Disclaimer: I read through this book in one instance using academic reading techniques that are designed to get the most out of the book for me in a short amount of time while skipping over bits that did not interest me, so naturally that will affect the depth of the review.
This is a great book and should be read by many more people than it currently has been.
It describes the ‘problem’ with the modern day internet in several very interesting and relevant detailed case studies, revealing the business plans and tricks that the big tech companies have used to cheat us out of an open, fair and ’non-shit’ internet.
Particularly useful for me was finding out how exactly Facebook and Amazon were making the internet ‘shitter’ as I rely on them heavily personally.
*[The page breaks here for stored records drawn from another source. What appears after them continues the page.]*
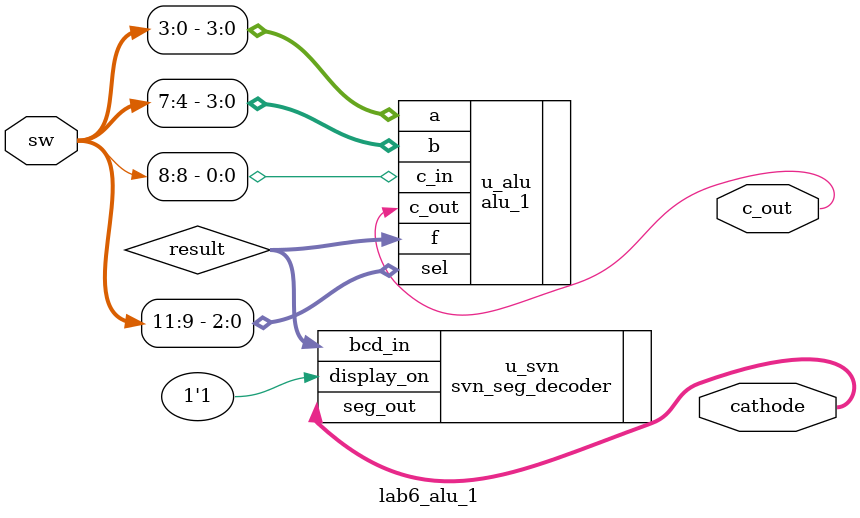
<source format=sv>
`timescale 1ns / 1ps
module lab6_alu_1 (
	output logic c_out,
	output logic [6:0] cathode,
	input logic [11:0] sw
	);
	//wire result; 

wire [3:0] result;
   alu_1 u_alu (.b(sw[7:4]), .a(sw[3:0]), .c_in(sw[8]), .sel(sw[11:9]), .f(result), .c_out(c_out));
   svn_seg_decoder u_svn (.bcd_in(result), .display_on(1'b1), .seg_out(cathode));

endmodule




</source>
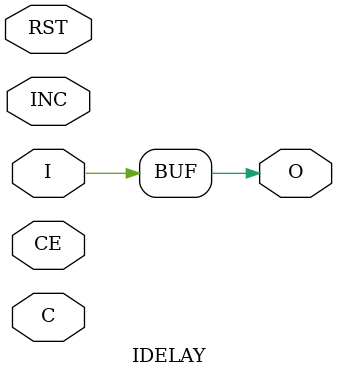
<source format=v>
/*
 * Simplified IDELAY model.
 * Only fixed delay type is implemented and assumed.
 */

`timescale 1ns / 1ps

module IDELAY #(
	parameter IOBDELAY_TYPE = "DEFAULT",
	parameter integer IOBDELAY_VALUE = 0
) (
	input C,
	input CE,
	input I,
	input INC,
	input RST,
	output reg O
);

always @(I)
	# (IOBDELAY_VALUE*0.078) O = I;

endmodule

</source>
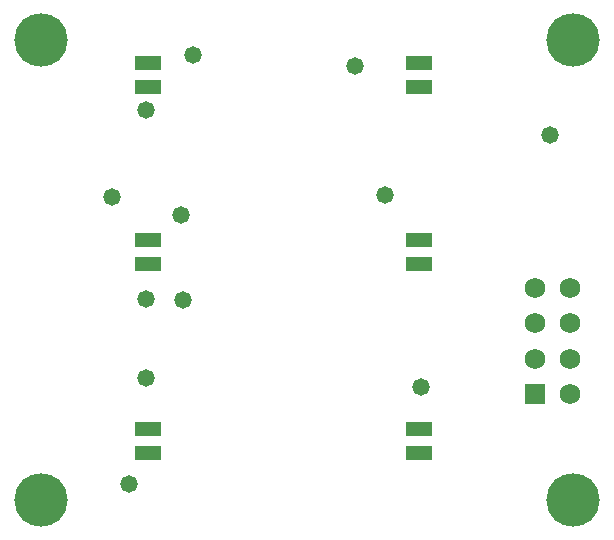
<source format=gbr>
G04*
G04 #@! TF.GenerationSoftware,Altium Limited,Altium Designer,22.4.2 (48)*
G04*
G04 Layer_Color=8388736*
%FSLAX25Y25*%
%MOIN*%
G70*
G04*
G04 #@! TF.SameCoordinates,96A84167-8CB8-41EC-8849-8989CCC38216*
G04*
G04*
G04 #@! TF.FilePolarity,Negative*
G04*
G01*
G75*
%ADD12R,0.08900X0.04600*%
%ADD13C,0.17800*%
%ADD14C,0.06824*%
%ADD15R,0.06824X0.06824*%
%ADD16C,0.05800*%
D12*
X629921Y255842D02*
D03*
Y263843D02*
D03*
Y196787D02*
D03*
Y204787D02*
D03*
Y133795D02*
D03*
Y141795D02*
D03*
X539370Y133795D02*
D03*
Y141795D02*
D03*
Y204787D02*
D03*
Y196787D02*
D03*
Y263843D02*
D03*
Y255842D02*
D03*
D13*
X681102Y118110D02*
D03*
X503937D02*
D03*
Y271654D02*
D03*
X681102D02*
D03*
D14*
X680300Y189000D02*
D03*
X668489D02*
D03*
X680300Y177189D02*
D03*
X668489D02*
D03*
X680300Y153567D02*
D03*
Y165378D02*
D03*
X668489D02*
D03*
D15*
Y153567D02*
D03*
D16*
X538976Y248228D02*
D03*
X551181Y184941D02*
D03*
X550591Y213386D02*
D03*
X630512Y156004D02*
D03*
X618504Y219980D02*
D03*
X608563Y262795D02*
D03*
X554626Y266535D02*
D03*
X538681Y185335D02*
D03*
X538878Y158957D02*
D03*
X533071Y123425D02*
D03*
X527362Y219291D02*
D03*
X673524Y240059D02*
D03*
M02*

</source>
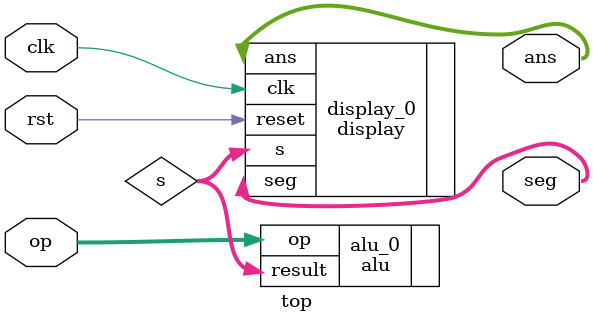
<source format=v>
`timescale 1ns / 1ps

module top(
    input clk,
    input rst,
    input [2:0] op,
    output [5:0] ans,
    output [6:0] seg
    );

    wire [31:0] s;

    alu alu_0(
    .op(op),
    .result(s)
    );

    display display_0(
    .clk(clk),
    .reset(rst),
    .s(s),
    .seg(seg),
    .ans(ans)
    );

endmodule

</source>
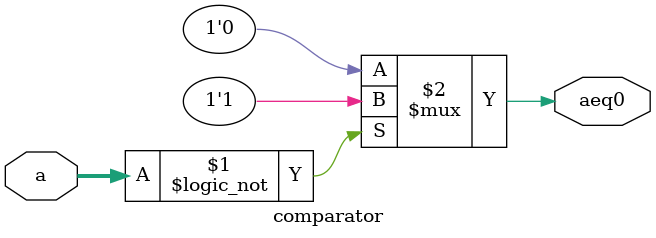
<source format=sv>

module comparator 
    (
    input  logic [7:0]  a,      // input word
    output logic        aeq0    // flag
    );

    assign aeq0 = (a == 8'b00000000) ? 1'b1 : 1'b0;

endmodule

</source>
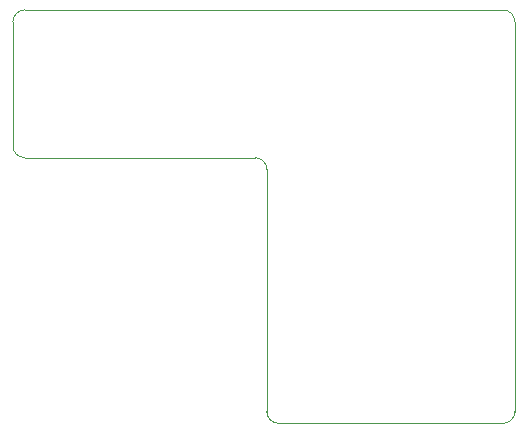
<source format=gm1>
%TF.GenerationSoftware,KiCad,Pcbnew,9.0.2*%
%TF.CreationDate,2025-08-29T11:08:53+00:00*%
%TF.ProjectId,AERIS-Nano Breakout Board,41455249-532d-44e6-916e-6f2042726561,rev?*%
%TF.SameCoordinates,Original*%
%TF.FileFunction,Profile,NP*%
%FSLAX46Y46*%
G04 Gerber Fmt 4.6, Leading zero omitted, Abs format (unit mm)*
G04 Created by KiCad (PCBNEW 9.0.2) date 2025-08-29 11:08:53*
%MOMM*%
%LPD*%
G01*
G04 APERTURE LIST*
%TA.AperFunction,Profile*%
%ADD10C,0.050000*%
%TD*%
G04 APERTURE END LIST*
D10*
X147000000Y-91500000D02*
G75*
G02*
X148000000Y-90500000I1000000J0D01*
G01*
X189500000Y-124500000D02*
X189500000Y-91500000D01*
X169500000Y-125500000D02*
G75*
G02*
X168500000Y-124500000I0J1000000D01*
G01*
X167500000Y-103000000D02*
X148000000Y-103000000D01*
X169500000Y-125500000D02*
X188500000Y-125500000D01*
X167500000Y-103000000D02*
G75*
G02*
X168500000Y-104000000I0J-1000000D01*
G01*
X168500000Y-124500000D02*
X168500000Y-104000000D01*
X148000000Y-103000000D02*
G75*
G02*
X147000000Y-102000000I0J1000000D01*
G01*
X188500000Y-90500000D02*
X148000000Y-90500000D01*
X189500000Y-124500000D02*
G75*
G02*
X188500000Y-125500000I-1000000J0D01*
G01*
X147000000Y-91500000D02*
X147000000Y-102000000D01*
X188500000Y-90500000D02*
G75*
G02*
X189500000Y-91500000I0J-1000000D01*
G01*
M02*

</source>
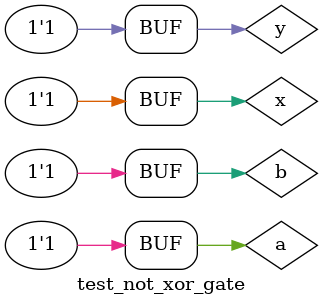
<source format=v>
/*
 Guia_0506.v
 810862 - Vitor Lucio de Oliveira
*/

module not_xor_gate (output s, input a, input b);
  // Definir dados locais
  wire xor_out;

  // Descrever por portas NAND
  nand NAND1 (xor_out, a, b);
  nand NAND2 (s, xor_out, xor_out);
endmodule // not_xor_gate

module test_not_xor_gate;
  // Definir dados
  reg x;
  reg y;
  wire a, b;
  wire s;

  // Instanciar o módulo not_xor_gate
  not_xor_gate not_xor_module (s, x, y);

  // Parte principal
  initial begin : main
    $display("Guia_0506 - Vitor Lucio de Oliveira - 810862");
    $display("Test module");
    $display(" x y a b s");
    
    // Projetar testes do módulo
    $monitor("%4b %4b %4b %4b %4b", x, y, a, b, s);
    
    // Teste 1: a = 0, b = 0
    x = 1'b0; y = 1'b0;
    #1 a = 1'b0; b = 1'b0;
    
    // Teste 2: a = 0, b = 1
    x = 1'b0; y = 1'b1;
    #1 a = 1'b0; b = 1'b1;
    
    // Teste 3: a = 1, b = 0
    x = 1'b1; y = 1'b0;
    #1 a = 1'b1; b = 1'b0;
    
    // Teste 4: a = 1, b = 1
    x = 1'b1; y = 1'b1;
    #1 a = 1'b1; b = 1'b1;
  end
endmodule // test_not_xor_gate

</source>
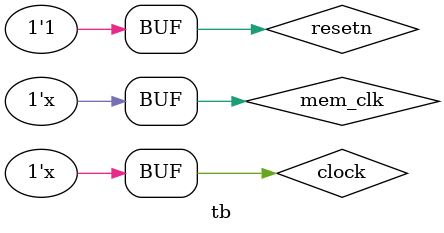
<source format=v>
`timescale 1ns / 1ps
module tb();
    reg clock, resetn, mem_clk;
    wire [31:0] a,b,alu,adr,tom,fromm,pc,ir;
    wire [2:0] q;
    
    initial begin clock=1;resetn=0;mem_clk=0;
    #1 resetn=1;
    end
    
    always #2 clock = ~clock;
    always #2 mem_clk=~mem_clk;
    
    mccomp uut(clock,resetn,q,a,b,alu,adr,tom,fromm,pc,ir,mem_clk);
    
endmodule

</source>
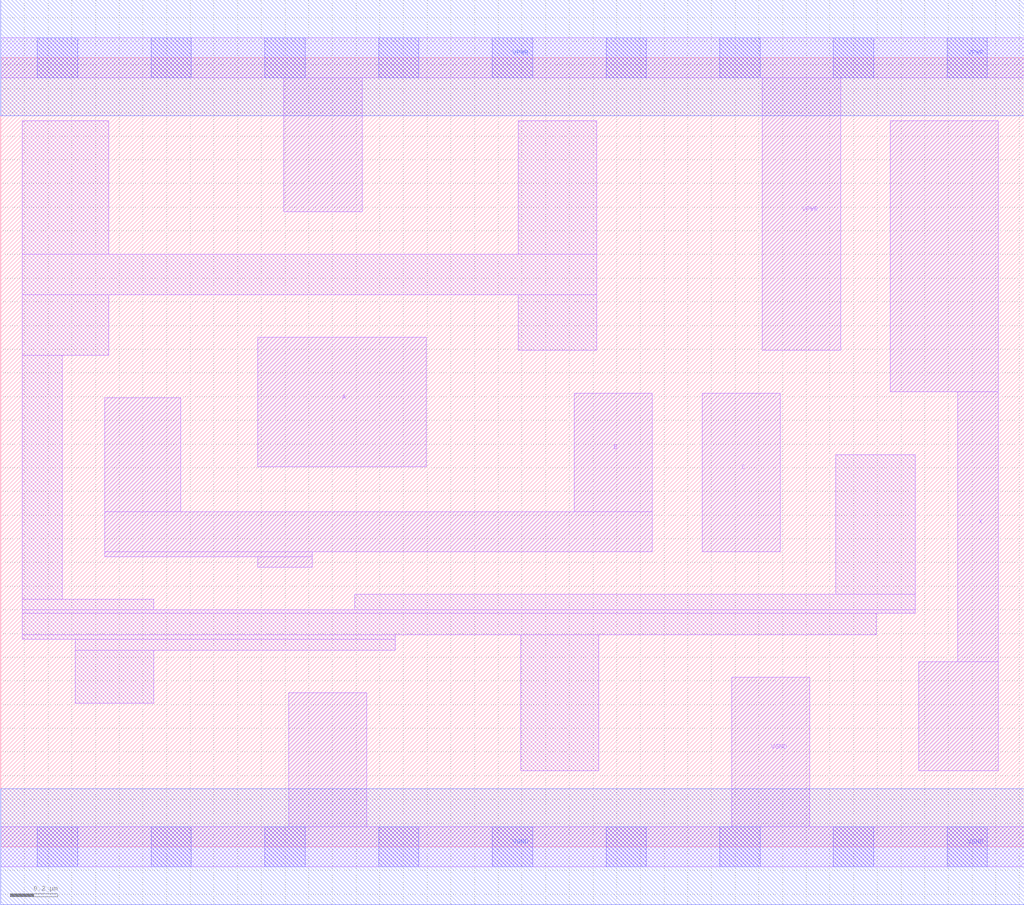
<source format=lef>
# Copyright 2020 The SkyWater PDK Authors
#
# Licensed under the Apache License, Version 2.0 (the "License");
# you may not use this file except in compliance with the License.
# You may obtain a copy of the License at
#
#     https://www.apache.org/licenses/LICENSE-2.0
#
# Unless required by applicable law or agreed to in writing, software
# distributed under the License is distributed on an "AS IS" BASIS,
# WITHOUT WARRANTIES OR CONDITIONS OF ANY KIND, either express or implied.
# See the License for the specific language governing permissions and
# limitations under the License.
#
# SPDX-License-Identifier: Apache-2.0

VERSION 5.7 ;
  NAMESCASESENSITIVE ON ;
  NOWIREEXTENSIONATPIN ON ;
  DIVIDERCHAR "/" ;
  BUSBITCHARS "[]" ;
UNITS
  DATABASE MICRONS 200 ;
END UNITS
MACRO sky130_fd_sc_lp__maj3_lp
  CLASS CORE ;
  SOURCE USER ;
  FOREIGN sky130_fd_sc_lp__maj3_lp ;
  ORIGIN  0.000000  0.000000 ;
  SIZE  4.320000 BY  3.330000 ;
  SYMMETRY X Y R90 ;
  SITE unit ;
  PIN A
    ANTENNAGATEAREA  0.626000 ;
    DIRECTION INPUT ;
    USE SIGNAL ;
    PORT
      LAYER li1 ;
        RECT 1.085000 1.605000 1.795000 2.150000 ;
    END
  END A
  PIN B
    ANTENNAGATEAREA  0.626000 ;
    DIRECTION INPUT ;
    USE SIGNAL ;
    PORT
      LAYER li1 ;
        RECT 0.440000 1.225000 1.315000 1.245000 ;
        RECT 0.440000 1.245000 2.750000 1.415000 ;
        RECT 0.440000 1.415000 0.760000 1.895000 ;
        RECT 1.085000 1.180000 1.315000 1.225000 ;
        RECT 2.420000 1.415000 2.750000 1.915000 ;
    END
  END B
  PIN C
    ANTENNAGATEAREA  0.626000 ;
    DIRECTION INPUT ;
    USE SIGNAL ;
    PORT
      LAYER li1 ;
        RECT 2.960000 1.245000 3.290000 1.915000 ;
    END
  END C
  PIN X
    ANTENNADIFFAREA  0.404700 ;
    DIRECTION OUTPUT ;
    USE SIGNAL ;
    PORT
      LAYER li1 ;
        RECT 3.755000 1.920000 4.210000 3.065000 ;
        RECT 3.875000 0.320000 4.210000 0.780000 ;
        RECT 4.040000 0.780000 4.210000 1.920000 ;
    END
  END X
  PIN VGND
    DIRECTION INOUT ;
    USE GROUND ;
    PORT
      LAYER li1 ;
        RECT 0.000000 -0.085000 4.320000 0.085000 ;
        RECT 1.215000  0.085000 1.545000 0.650000 ;
        RECT 3.085000  0.085000 3.415000 0.715000 ;
      LAYER mcon ;
        RECT 0.155000 -0.085000 0.325000 0.085000 ;
        RECT 0.635000 -0.085000 0.805000 0.085000 ;
        RECT 1.115000 -0.085000 1.285000 0.085000 ;
        RECT 1.595000 -0.085000 1.765000 0.085000 ;
        RECT 2.075000 -0.085000 2.245000 0.085000 ;
        RECT 2.555000 -0.085000 2.725000 0.085000 ;
        RECT 3.035000 -0.085000 3.205000 0.085000 ;
        RECT 3.515000 -0.085000 3.685000 0.085000 ;
        RECT 3.995000 -0.085000 4.165000 0.085000 ;
      LAYER met1 ;
        RECT 0.000000 -0.245000 4.320000 0.245000 ;
    END
  END VGND
  PIN VPWR
    DIRECTION INOUT ;
    USE POWER ;
    PORT
      LAYER li1 ;
        RECT 0.000000 3.245000 4.320000 3.415000 ;
        RECT 1.195000 2.680000 1.525000 3.245000 ;
        RECT 3.215000 2.095000 3.545000 3.245000 ;
      LAYER mcon ;
        RECT 0.155000 3.245000 0.325000 3.415000 ;
        RECT 0.635000 3.245000 0.805000 3.415000 ;
        RECT 1.115000 3.245000 1.285000 3.415000 ;
        RECT 1.595000 3.245000 1.765000 3.415000 ;
        RECT 2.075000 3.245000 2.245000 3.415000 ;
        RECT 2.555000 3.245000 2.725000 3.415000 ;
        RECT 3.035000 3.245000 3.205000 3.415000 ;
        RECT 3.515000 3.245000 3.685000 3.415000 ;
        RECT 3.995000 3.245000 4.165000 3.415000 ;
      LAYER met1 ;
        RECT 0.000000 3.085000 4.320000 3.575000 ;
    END
  END VPWR
  OBS
    LAYER li1 ;
      RECT 0.090000 0.875000 1.665000 0.895000 ;
      RECT 0.090000 0.895000 3.695000 0.985000 ;
      RECT 0.090000 0.985000 3.860000 1.000000 ;
      RECT 0.090000 1.000000 0.645000 1.045000 ;
      RECT 0.090000 1.045000 0.260000 2.075000 ;
      RECT 0.090000 2.075000 0.455000 2.330000 ;
      RECT 0.090000 2.330000 2.515000 2.500000 ;
      RECT 0.090000 2.500000 0.455000 3.065000 ;
      RECT 0.315000 0.605000 0.645000 0.830000 ;
      RECT 0.315000 0.830000 1.665000 0.875000 ;
      RECT 1.495000 1.000000 3.860000 1.065000 ;
      RECT 2.185000 2.095000 2.515000 2.330000 ;
      RECT 2.185000 2.500000 2.515000 3.065000 ;
      RECT 2.195000 0.320000 2.525000 0.895000 ;
      RECT 3.525000 1.065000 3.860000 1.655000 ;
  END
END sky130_fd_sc_lp__maj3_lp

</source>
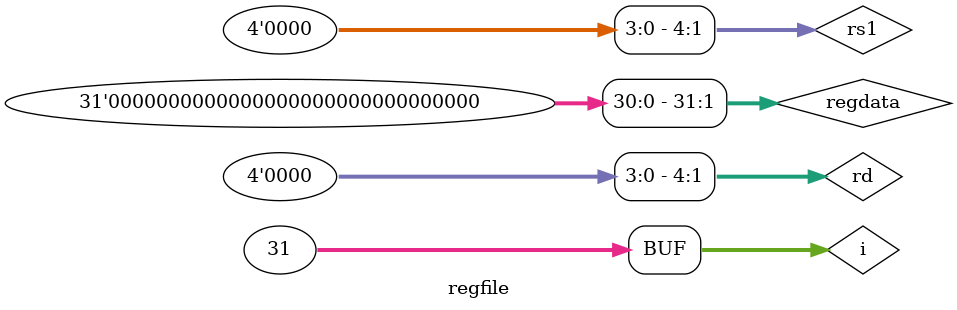
<source format=sv>
/****************************************************
** regfile.sv
** Author: Kai Roy, 
** Version: 1.0.0
** Date: 8/13/2024
** Description: This file defines the main interface 
** for a pipelined RISC-V core. 
****************************************************/
// `timescale 1ns / 1ps
`timescale 1ns / 1ns
	
module regfile(core_itf.regfile_id_ports ID_itf, coreitf.regfile_wb_ports WB_itf);
	logic	[4:0] 	rs1, rs1, rd;
	logic 	[31:0] 	rv1, rv2, x31, regdata;
	logic 			wer, clk;

	// Inputs (ID)
	assign clk		= ID_itf.clk;
	assign rs1		= ID_itf.rs1;
	assign rs2		= ID_itf.rs2;

	// Inputs (WB)
	assign rd		= WB_itf.rd;
	assign regdata	= WB_itf.regdata;
	assign wer		= WB_itf.wer;

	// Outputs
	assign ID_itf.rv1 	= rv1;
	assign ID_itf.rv2 	= rv2;
	assign ID_itf.x31 	= x31;

	// Register File Structure
    logic [31:0] r[0:31];

	// Initialization
    integer i;
    initial begin
		r[31] = 0;
        for(i=0; i<31; i = i+1)
            r[i]=i;
    end

	// Read (ID Stage)
	always @(negedge clk) begin
		rv1 = r[rs1];
		rv2 = r[rs2];
		x31 = r[31];
	end

	// Write (WB Stage)
    always@(posedge clk) begin
        if(wer && (rd != 0))
            r[rd] = regdata;
    end
endmodule
</source>
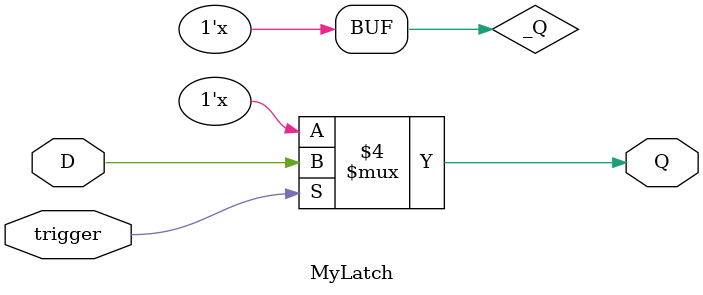
<source format=v>

module MyLatch (
	input wire D, 
	trigger, 
	output reg Q
	);

	// trigger = clock
	reg _Q;

	always @ (trigger, D) begin
		_Q = Q;
	
		if (trigger == 1'b1) Q = D;
		else Q = _Q;
	end

endmodule
</source>
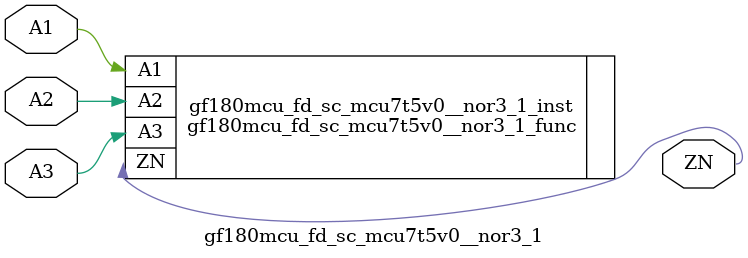
<source format=v>

module gf180mcu_fd_sc_mcu7t5v0__nor3_1( A3, ZN, A2, A1 );
input A1, A2, A3;
output ZN;

   `ifdef FUNCTIONAL  //  functional //

	gf180mcu_fd_sc_mcu7t5v0__nor3_1_func gf180mcu_fd_sc_mcu7t5v0__nor3_1_behav_inst(.A3(A3),.ZN(ZN),.A2(A2),.A1(A1));

   `else

	gf180mcu_fd_sc_mcu7t5v0__nor3_1_func gf180mcu_fd_sc_mcu7t5v0__nor3_1_inst(.A3(A3),.ZN(ZN),.A2(A2),.A1(A1));

	// spec_gates_begin


	// spec_gates_end



   specify

	// specify_block_begin

	// comb arc A1 --> ZN
	 (A1 => ZN) = (1.0,1.0);

	// comb arc A2 --> ZN
	 (A2 => ZN) = (1.0,1.0);

	// comb arc A3 --> ZN
	 (A3 => ZN) = (1.0,1.0);

	// specify_block_end

   endspecify

   `endif

endmodule

</source>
I then read the section on ’the cure’ which unlike a review I saw on here stated, is definitely over 5 pages long.
Although most of the book goes into complex regulatory, legal and technical arguments around antitrust, and these need to be implemented at the top-down level by politicians, there are things that every person can do, apart from voting for the right politicians! I came away from this book with two definite solutions for making MY PERSONAL internet less ‘shit’.
To move to Mastodon while keeping in contact with people on Facebook and other social networks like Instagram and Threads through setting up an automated system of cross-posting to those platforms, just like Facebook once offered to users switching from MySpace.
To use freely available plugins to expose false reviews and order Amazon search results in a more useful and less insidious way so I can get better deals and buy products which will actually result in good value for me, despite Amazons intentions.
So yes - a useful book that should transform my personal window onto the internet, for the better.